Orchestra of a Hundred Premieres — And Now, Two More

Source:, the independent observer of San Francisco Bay Area music and dance
January 10-17, 2012
By Paul Hertelendy

SAN JOSE---The San José Chamber Orchestra, which recently completed its 20th year, brings forth the sounds of today in abundance. With its mostly-female string ensemble under Barbara Day Turner, it is the closest thing we have to the tradition of the (defunct) Women’s Philharmonic. The group is altogether unique: With 100 first-performances to its credit already, the SJCO presented two more world premieres Jan. 8, with cellos at the forefront.

It has also found its audience, with a near-capacity crowd at the Petit Trianon concert hall enthusiastically participating---this, in a community where contemporary music is shunned by most of the major performing groups.

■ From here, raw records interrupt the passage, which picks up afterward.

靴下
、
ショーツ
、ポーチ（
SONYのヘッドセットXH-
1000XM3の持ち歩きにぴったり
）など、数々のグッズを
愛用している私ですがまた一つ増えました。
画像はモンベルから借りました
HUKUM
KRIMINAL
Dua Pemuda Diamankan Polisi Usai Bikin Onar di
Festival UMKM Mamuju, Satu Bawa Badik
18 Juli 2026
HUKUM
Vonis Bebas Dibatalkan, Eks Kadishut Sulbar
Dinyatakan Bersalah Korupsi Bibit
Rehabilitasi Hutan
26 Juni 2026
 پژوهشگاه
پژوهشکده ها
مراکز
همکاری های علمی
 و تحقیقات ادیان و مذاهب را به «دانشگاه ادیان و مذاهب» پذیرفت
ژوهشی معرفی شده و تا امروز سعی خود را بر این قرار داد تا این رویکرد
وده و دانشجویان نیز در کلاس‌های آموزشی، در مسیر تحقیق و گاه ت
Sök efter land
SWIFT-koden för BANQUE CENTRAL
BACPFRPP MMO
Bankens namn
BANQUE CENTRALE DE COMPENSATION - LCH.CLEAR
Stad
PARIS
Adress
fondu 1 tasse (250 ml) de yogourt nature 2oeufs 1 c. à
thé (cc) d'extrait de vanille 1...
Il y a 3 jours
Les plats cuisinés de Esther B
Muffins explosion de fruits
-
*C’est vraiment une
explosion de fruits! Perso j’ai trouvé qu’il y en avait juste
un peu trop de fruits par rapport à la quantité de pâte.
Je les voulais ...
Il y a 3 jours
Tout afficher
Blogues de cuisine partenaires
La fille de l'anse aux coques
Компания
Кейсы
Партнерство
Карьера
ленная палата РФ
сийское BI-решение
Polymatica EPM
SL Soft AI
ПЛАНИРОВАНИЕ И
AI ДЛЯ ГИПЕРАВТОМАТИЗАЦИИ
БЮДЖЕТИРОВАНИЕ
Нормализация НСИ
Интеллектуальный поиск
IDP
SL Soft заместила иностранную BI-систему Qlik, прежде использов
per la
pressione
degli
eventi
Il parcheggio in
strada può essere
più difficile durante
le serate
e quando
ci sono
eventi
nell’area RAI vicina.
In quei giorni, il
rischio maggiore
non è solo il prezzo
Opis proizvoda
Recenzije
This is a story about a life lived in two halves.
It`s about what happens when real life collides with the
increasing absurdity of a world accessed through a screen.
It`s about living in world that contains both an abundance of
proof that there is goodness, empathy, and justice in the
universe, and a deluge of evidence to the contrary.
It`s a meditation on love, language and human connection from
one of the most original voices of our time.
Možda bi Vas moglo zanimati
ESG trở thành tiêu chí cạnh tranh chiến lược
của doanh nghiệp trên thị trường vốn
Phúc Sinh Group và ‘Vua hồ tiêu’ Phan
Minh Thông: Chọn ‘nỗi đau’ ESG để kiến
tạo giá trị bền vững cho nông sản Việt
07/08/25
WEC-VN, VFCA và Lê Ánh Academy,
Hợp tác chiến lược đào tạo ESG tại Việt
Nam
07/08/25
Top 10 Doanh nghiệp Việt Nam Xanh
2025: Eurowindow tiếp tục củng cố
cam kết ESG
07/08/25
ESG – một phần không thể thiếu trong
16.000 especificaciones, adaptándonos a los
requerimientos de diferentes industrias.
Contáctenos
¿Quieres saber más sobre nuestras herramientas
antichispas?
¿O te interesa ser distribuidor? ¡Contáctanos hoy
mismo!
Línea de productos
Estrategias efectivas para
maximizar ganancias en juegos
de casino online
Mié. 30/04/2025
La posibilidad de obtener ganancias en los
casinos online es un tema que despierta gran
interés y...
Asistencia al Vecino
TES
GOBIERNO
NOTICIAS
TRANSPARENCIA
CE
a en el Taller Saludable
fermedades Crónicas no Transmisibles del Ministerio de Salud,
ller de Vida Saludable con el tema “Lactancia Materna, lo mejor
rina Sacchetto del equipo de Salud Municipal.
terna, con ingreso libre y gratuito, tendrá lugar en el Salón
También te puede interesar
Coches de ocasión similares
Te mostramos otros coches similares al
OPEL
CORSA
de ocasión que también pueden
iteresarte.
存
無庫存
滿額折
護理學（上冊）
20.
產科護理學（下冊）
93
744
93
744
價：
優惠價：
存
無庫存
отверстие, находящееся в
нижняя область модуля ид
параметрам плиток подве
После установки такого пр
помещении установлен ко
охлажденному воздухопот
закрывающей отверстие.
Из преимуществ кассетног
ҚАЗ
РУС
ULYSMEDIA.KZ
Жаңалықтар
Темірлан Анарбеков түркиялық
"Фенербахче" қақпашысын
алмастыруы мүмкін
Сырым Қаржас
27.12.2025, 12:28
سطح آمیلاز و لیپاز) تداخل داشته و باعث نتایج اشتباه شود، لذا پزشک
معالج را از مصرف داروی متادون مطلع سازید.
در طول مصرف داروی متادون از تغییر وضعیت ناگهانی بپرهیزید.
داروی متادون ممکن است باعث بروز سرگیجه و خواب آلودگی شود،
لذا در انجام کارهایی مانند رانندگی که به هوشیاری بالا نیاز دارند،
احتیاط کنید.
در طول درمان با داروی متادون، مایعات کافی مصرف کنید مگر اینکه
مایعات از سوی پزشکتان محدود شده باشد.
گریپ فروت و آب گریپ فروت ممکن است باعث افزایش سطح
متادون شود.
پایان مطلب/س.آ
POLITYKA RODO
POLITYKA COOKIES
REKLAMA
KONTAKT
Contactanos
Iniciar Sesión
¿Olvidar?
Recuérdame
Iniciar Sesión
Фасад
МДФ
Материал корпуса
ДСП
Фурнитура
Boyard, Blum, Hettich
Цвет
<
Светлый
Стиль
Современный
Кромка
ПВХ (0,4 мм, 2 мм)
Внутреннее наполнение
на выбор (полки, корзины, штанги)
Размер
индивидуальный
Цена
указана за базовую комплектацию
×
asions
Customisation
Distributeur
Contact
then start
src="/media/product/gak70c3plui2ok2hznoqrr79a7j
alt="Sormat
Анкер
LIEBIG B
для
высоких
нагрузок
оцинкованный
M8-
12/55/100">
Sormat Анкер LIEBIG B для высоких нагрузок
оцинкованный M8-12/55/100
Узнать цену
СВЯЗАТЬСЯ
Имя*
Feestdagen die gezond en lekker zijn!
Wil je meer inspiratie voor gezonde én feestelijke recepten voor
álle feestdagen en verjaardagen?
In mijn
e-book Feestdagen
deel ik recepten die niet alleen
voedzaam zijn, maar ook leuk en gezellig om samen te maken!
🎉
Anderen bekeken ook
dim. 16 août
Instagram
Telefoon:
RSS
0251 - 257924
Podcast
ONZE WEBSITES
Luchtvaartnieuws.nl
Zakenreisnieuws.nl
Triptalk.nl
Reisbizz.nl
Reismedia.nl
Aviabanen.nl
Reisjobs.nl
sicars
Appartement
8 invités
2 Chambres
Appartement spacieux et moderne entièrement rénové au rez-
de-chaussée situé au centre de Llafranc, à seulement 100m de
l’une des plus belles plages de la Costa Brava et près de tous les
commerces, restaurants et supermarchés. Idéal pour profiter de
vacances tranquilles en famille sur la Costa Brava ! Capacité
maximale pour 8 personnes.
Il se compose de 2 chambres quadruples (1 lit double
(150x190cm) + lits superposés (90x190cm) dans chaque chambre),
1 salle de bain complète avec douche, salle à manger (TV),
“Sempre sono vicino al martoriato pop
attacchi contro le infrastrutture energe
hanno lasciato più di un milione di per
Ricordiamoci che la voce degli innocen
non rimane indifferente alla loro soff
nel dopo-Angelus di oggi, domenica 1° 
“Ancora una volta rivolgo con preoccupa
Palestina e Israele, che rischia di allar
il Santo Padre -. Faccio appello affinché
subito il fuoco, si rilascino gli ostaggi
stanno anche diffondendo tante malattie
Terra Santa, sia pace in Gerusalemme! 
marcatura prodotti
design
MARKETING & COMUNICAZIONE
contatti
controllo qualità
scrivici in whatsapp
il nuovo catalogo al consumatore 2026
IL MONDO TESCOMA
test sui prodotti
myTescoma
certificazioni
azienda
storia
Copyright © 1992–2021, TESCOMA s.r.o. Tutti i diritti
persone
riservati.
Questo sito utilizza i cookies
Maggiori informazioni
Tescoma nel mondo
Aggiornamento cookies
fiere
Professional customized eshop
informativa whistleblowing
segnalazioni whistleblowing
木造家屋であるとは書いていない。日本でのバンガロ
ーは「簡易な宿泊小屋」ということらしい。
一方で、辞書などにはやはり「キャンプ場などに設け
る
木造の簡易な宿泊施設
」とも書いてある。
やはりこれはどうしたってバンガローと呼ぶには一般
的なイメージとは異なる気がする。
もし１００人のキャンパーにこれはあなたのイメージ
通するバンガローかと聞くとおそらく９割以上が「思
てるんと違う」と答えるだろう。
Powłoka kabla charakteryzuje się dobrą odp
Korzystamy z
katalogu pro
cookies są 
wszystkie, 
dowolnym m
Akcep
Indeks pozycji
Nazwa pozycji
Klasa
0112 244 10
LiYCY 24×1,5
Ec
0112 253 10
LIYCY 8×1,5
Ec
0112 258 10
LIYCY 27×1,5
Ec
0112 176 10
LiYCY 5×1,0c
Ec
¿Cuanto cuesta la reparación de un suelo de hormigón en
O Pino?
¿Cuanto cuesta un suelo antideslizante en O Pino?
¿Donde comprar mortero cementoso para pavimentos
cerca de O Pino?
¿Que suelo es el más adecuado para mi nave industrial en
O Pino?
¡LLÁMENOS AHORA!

Elena Ruehr’s new 16-minute “Cloud Atlas” is inspired by the quasi-historical book of that title by David Mitchell. Cello soloist Jennifer Kloetzel introduces the main theme and adds glissandi and harmonics, moving on to dance rhythms from tango and syncopation. Ruehr moves on to slippery meters, as if sliding on ice, while the orchestra alternates between high divisi sections and dramatic clashes of strings. Another recurrent four-note theme containing three leaps leads toward the conclusion, with the cello lyrically conveying veiled messages.

The other premiere was Michael Touchi’s 12-minute “Tiento” (Fantasy), with the orchestra “upside down,” dominated by eight celli. It was inspired by Rossini’s aria “La calunnia” (Slander), fast-paced enough to suggest the speed at which slander propagates. There are superficial similarities in rhythms (and metric shifts) of Ruehr and Touchi, but the sound textures are totally different. The contrabass has a rare moment in the spotlight via Touchi’s cadenza, nicely rendered by Richard Worn. Turner had no problem leading the orchestra and conveying the score; far more chancey was trying to fit some 24 musicians onto the compact stage space, where the idle piano nearly had to be shoved off the edge. The performance was smart and animated.

Certain musical works, like the Mendelssohn Octet for Strings or the Villa-Lobos Bachiana Brasileira No. 5 (1939, 1945) calling for unusual combinations are not readily paired in concert with other pieces. But Touchi’s opus linked up neatly here with the Villa-Lobos “Brazilian Perspectives of Bach,” which uses just the eight cellos, plus a lyric soprano. The cellos (led by Kloetzel) were supple and seductive in this beloved opus, the best-known classical work ever to emanate from Brazil, brought to life by the wordless vocalize of the soprano. Less effective was the poetic text rendered unintelligibly by soprano Ronit Widmann-Levy, who appeared to be battling the ultra-bright hall acoustics all the way.

Also inspired by poetry was local composer Anica Galindo’s intermezzo “A Wintry Vale,” a reflective piece with mellow string writing, offering an alluring lyrical theme spun out in an ardent romantic way. It’s a traditional composition, with the strings divided for added richness.

Brimming with confidence, Kloetzel led off the evening all alone with the Bach G Major Suite---clean, workmanlike, on the brisk side.